_What is required_
Every line of the entries that holds the word "международный" is to be copied.

BEGIN

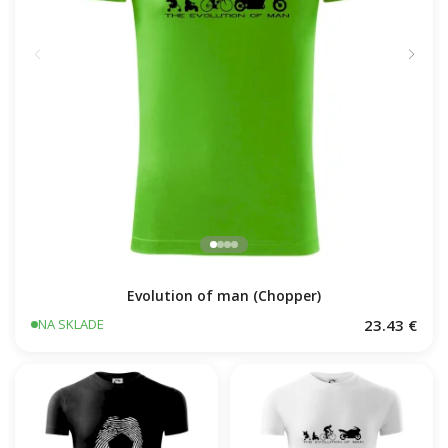
Evolution of man (Chopper)
23.43 €
NA SKLADE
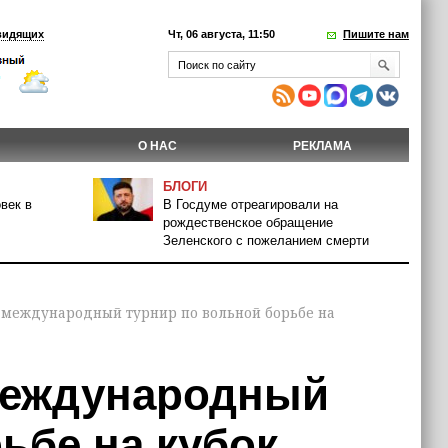
видящих
Чт, 06 августа, 11:50
Пишите нам
О НАС
РЕКЛАМА
БЛОГИ
век в
В Госдуме отреагировали на
рождественское обращение
Зеленского с пожеланием смерти
II международный турнир по вольной борьбе на
 международный
ьбе на кубок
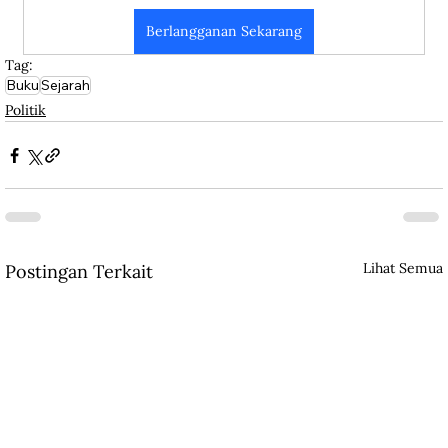
Berlangganan Sekarang
Tag:
Buku
Sejarah
Politik
Lihat Semua
Postingan Terkait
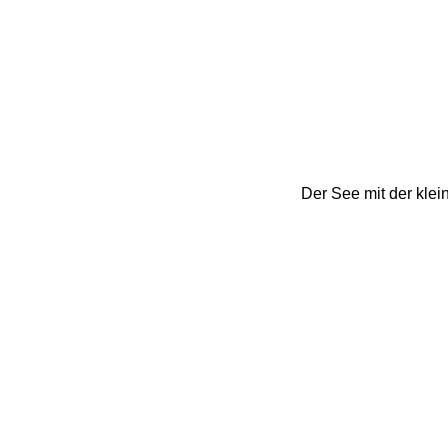
Der See mit der klein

END

_Solution to this exercise_
II международный турнир по вольной борьбе на
 международный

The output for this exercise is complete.